Your goal: Search the entries for the word "down" and copy each line that has it.

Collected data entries
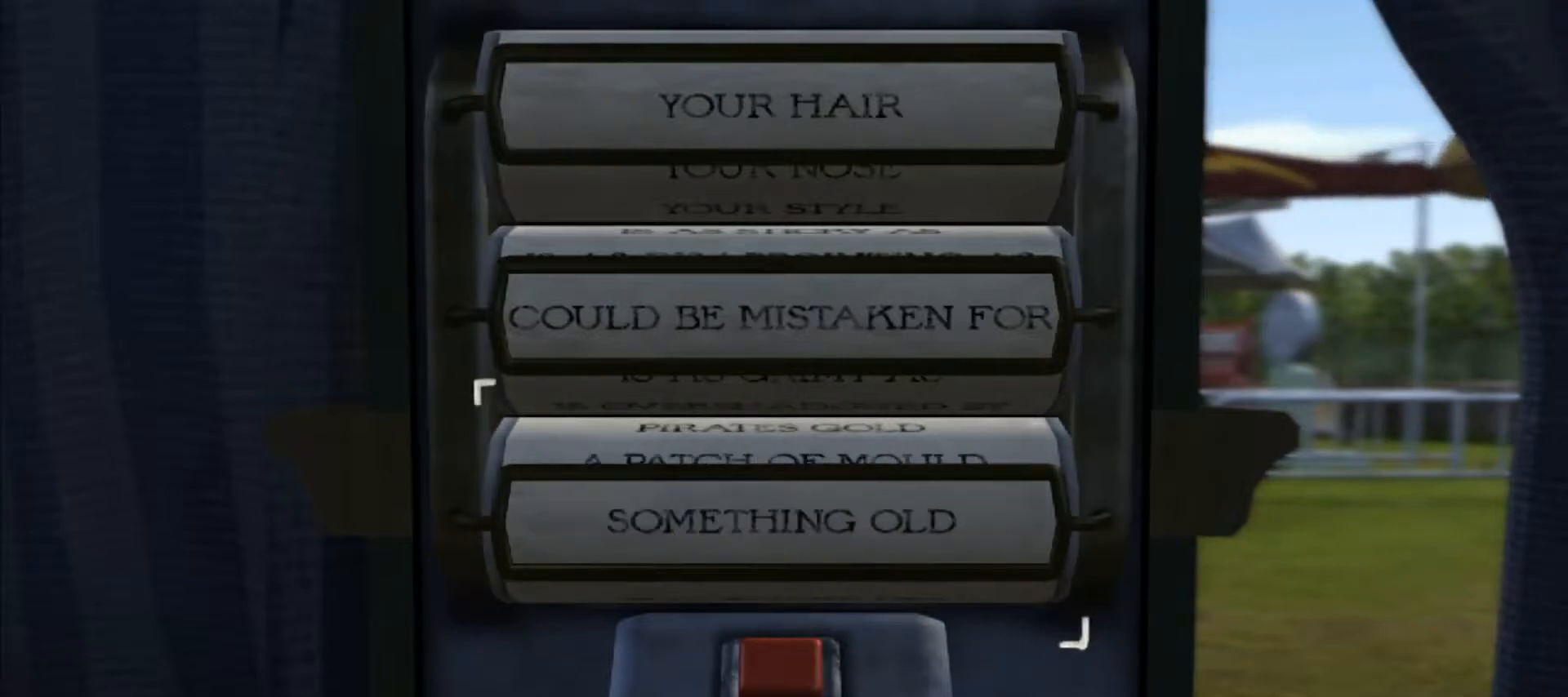
{"keys": [], "mouse": ["left"], "events": [[433, "mouse_left", "down"]]}
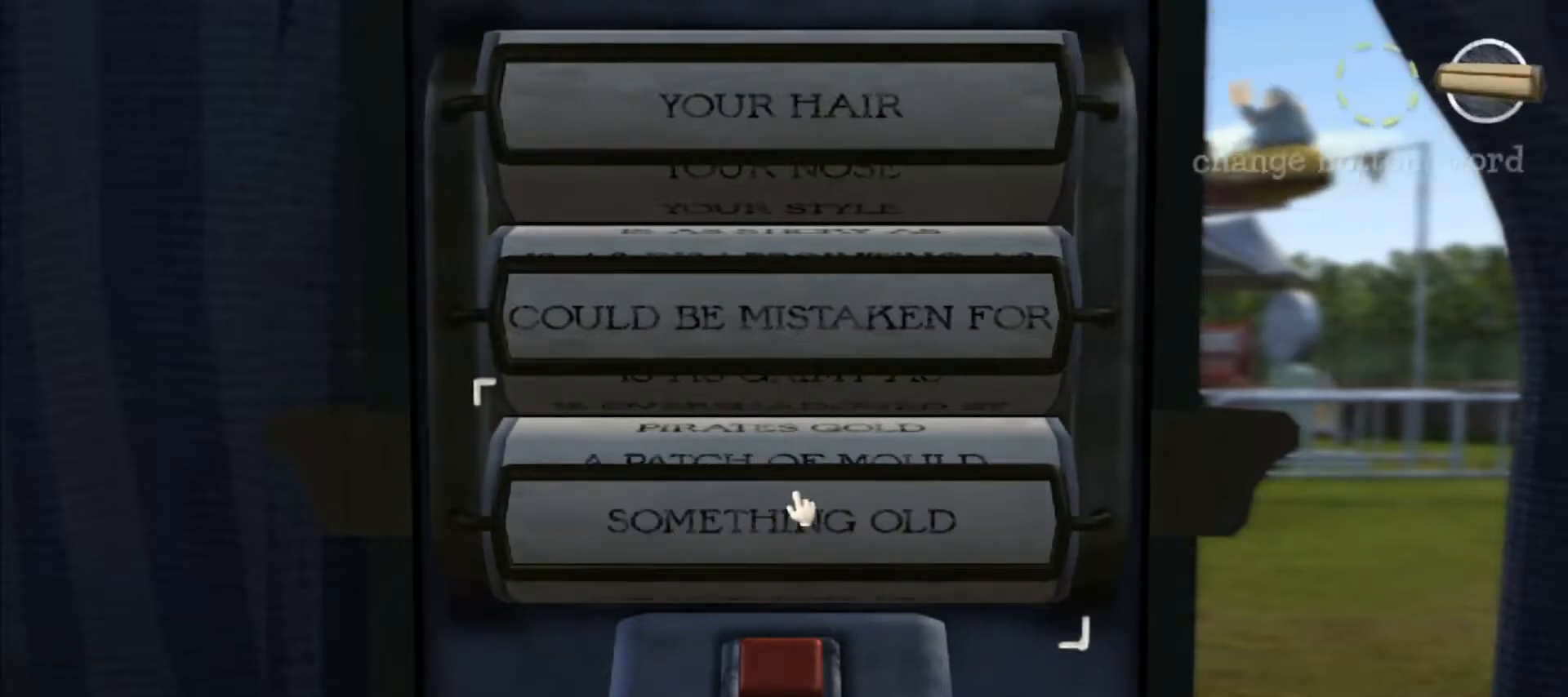
{"keys": [], "mouse": [], "events": [[17, "mouse_left", "up"]]}
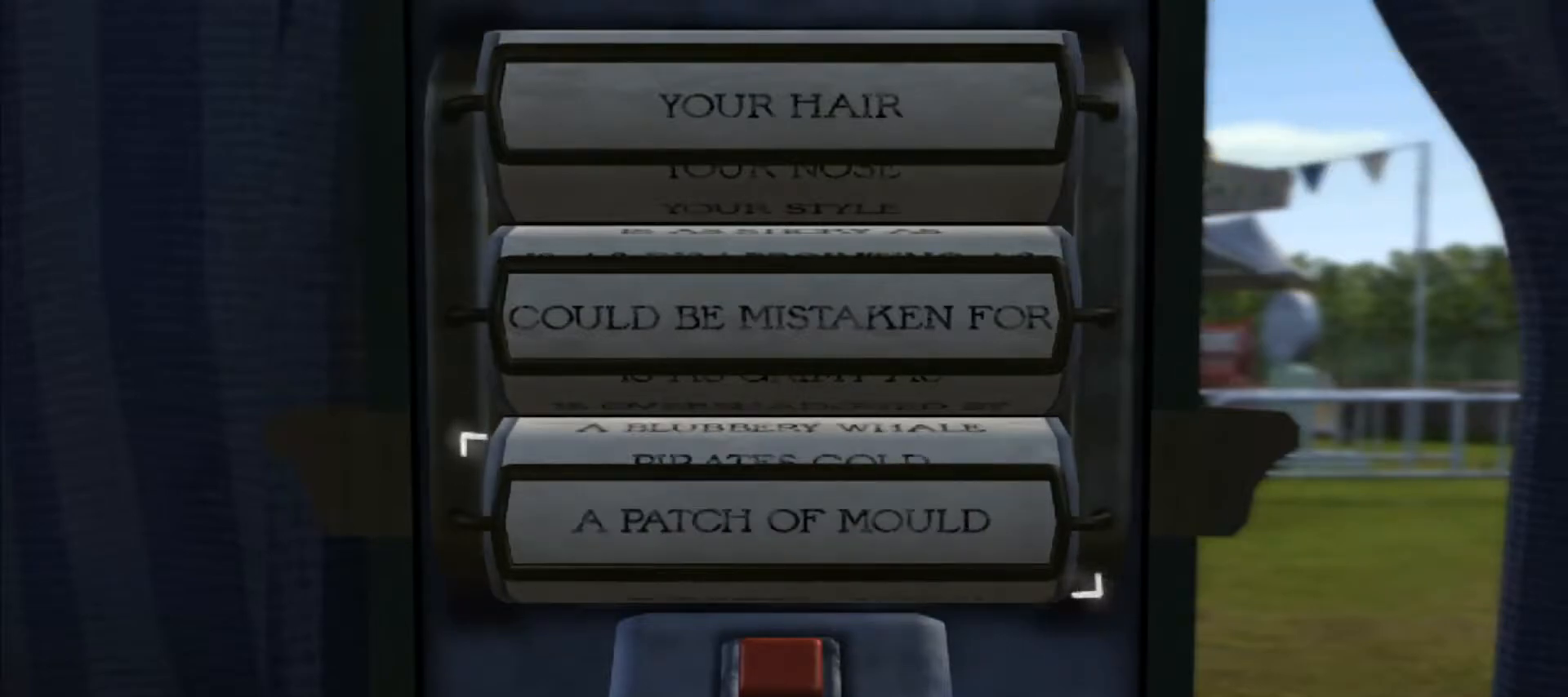
{"keys": [], "mouse": [], "events": [[133, "mouse_left", "down"], [183, "mouse_left", "up"]]}
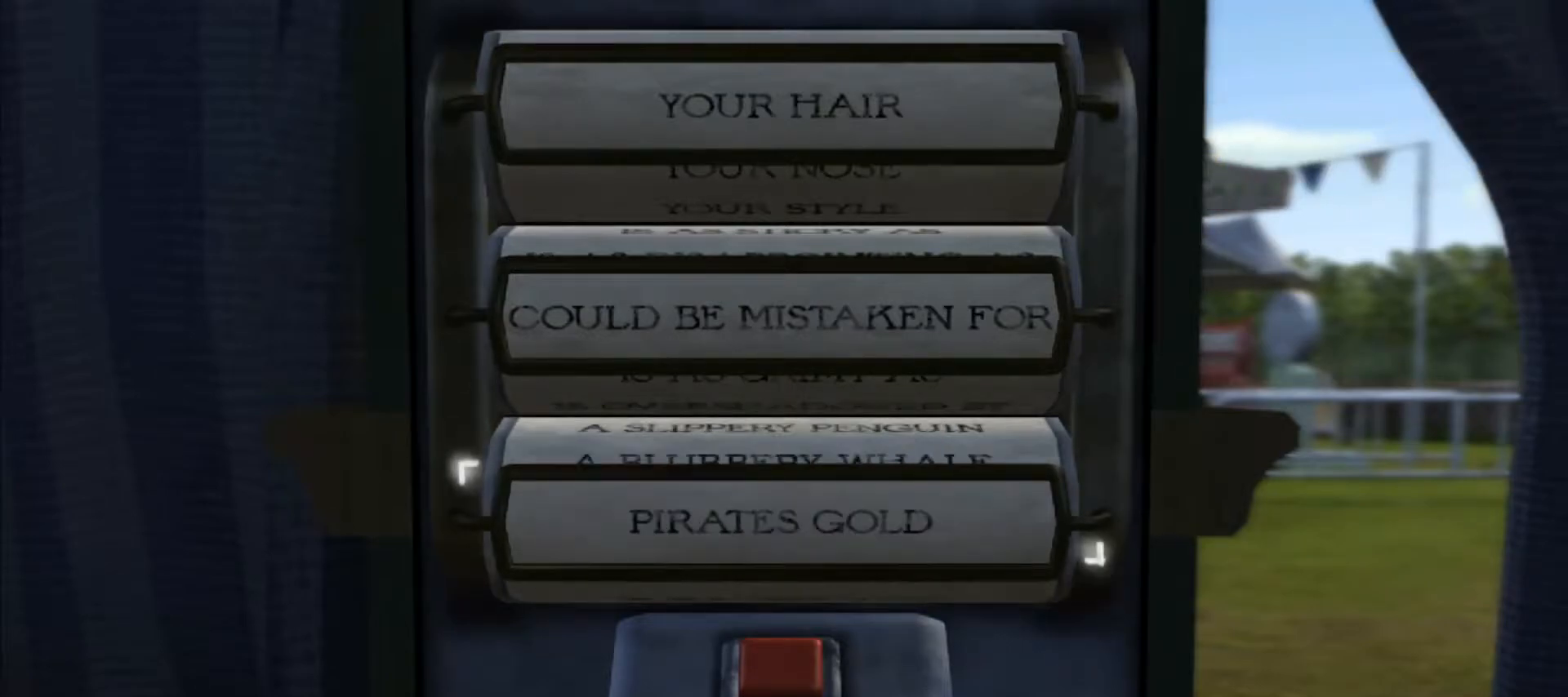
{"keys": [], "mouse": [], "events": []}
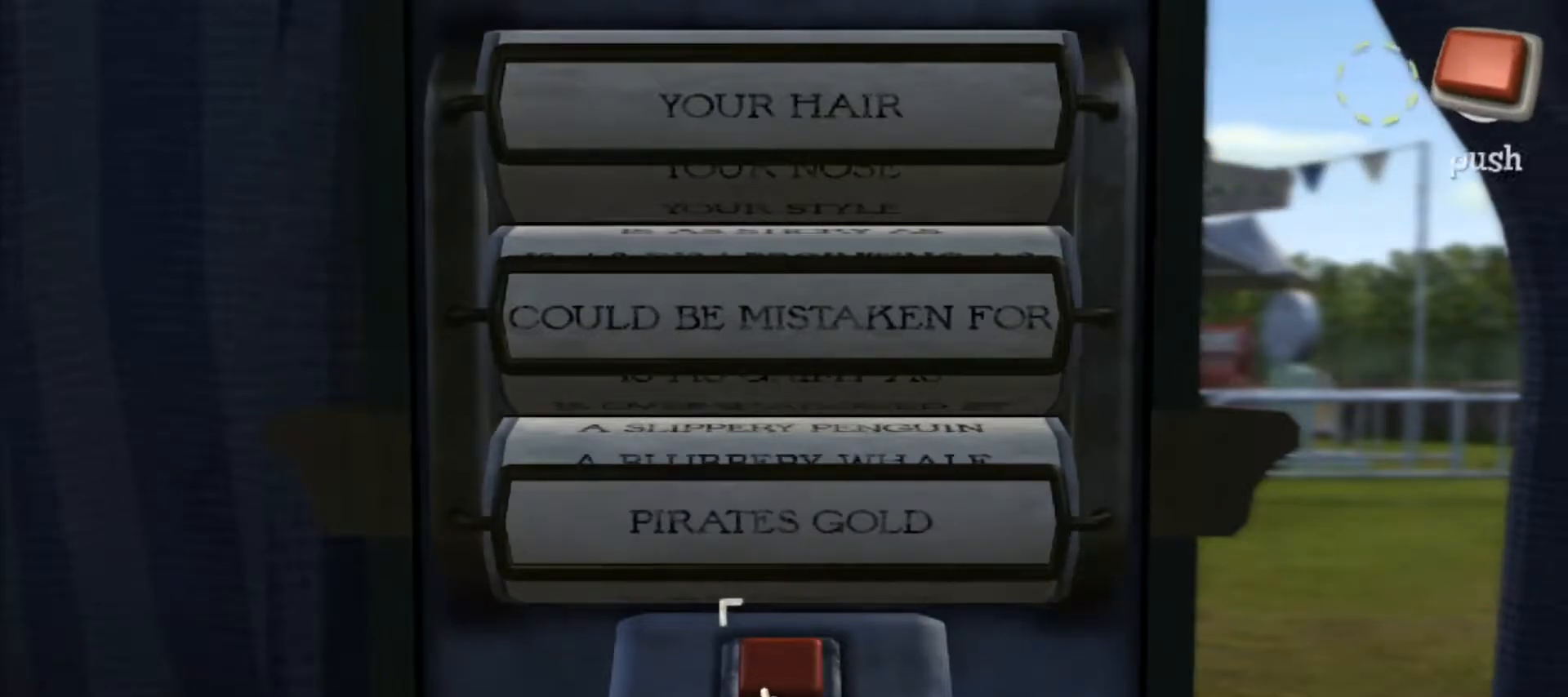
{"keys": [], "mouse": [], "events": [[33, "mouse_left", "down"], [117, "mouse_left", "up"]]}
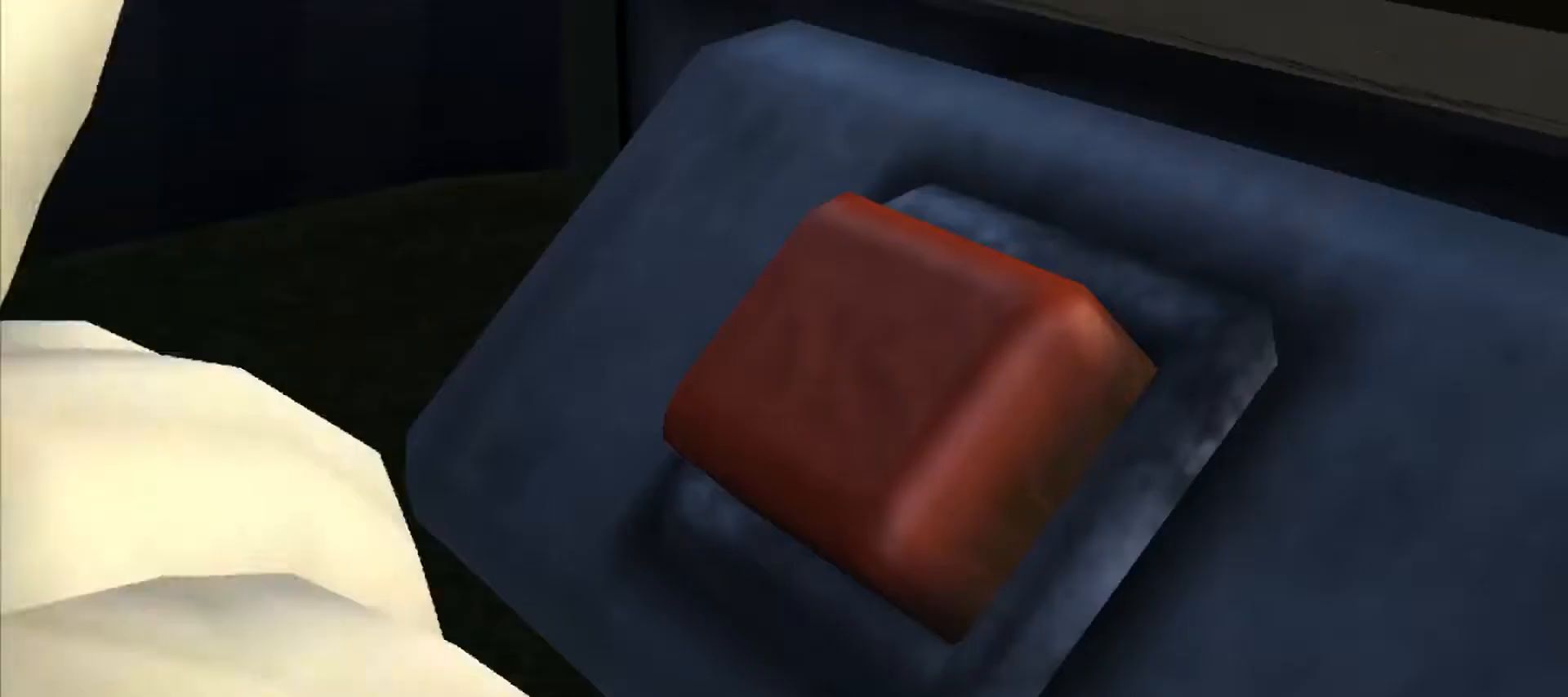
{"keys": [], "mouse": [], "events": []}
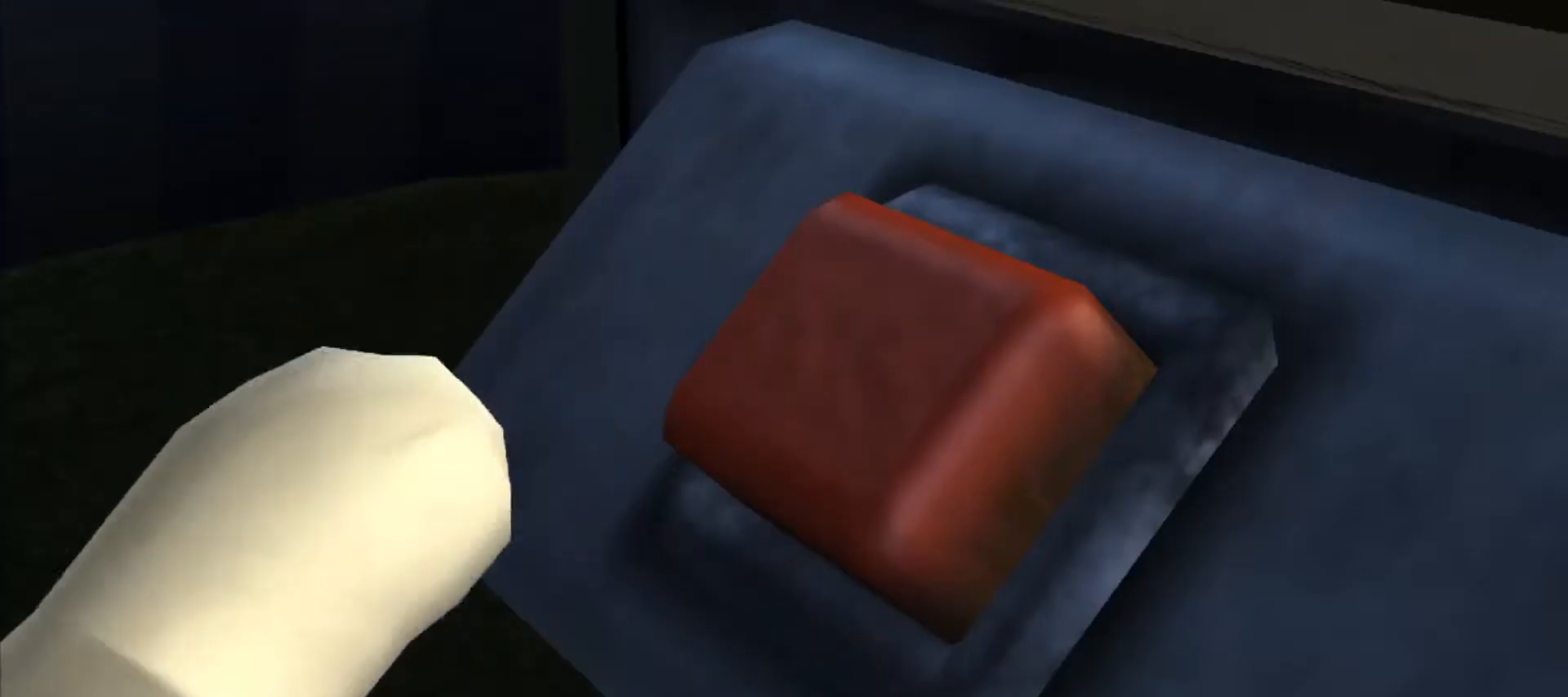
{"keys": [], "mouse": [], "events": []}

Expected output:
{"keys": [], "mouse": ["left"], "events": [[433, "mouse_left", "down"]]}
{"keys": [], "mouse": [], "events": [[133, "mouse_left", "down"], [183, "mouse_left", "up"]]}
{"keys": [], "mouse": [], "events": [[33, "mouse_left", "down"], [117, "mouse_left", "up"]]}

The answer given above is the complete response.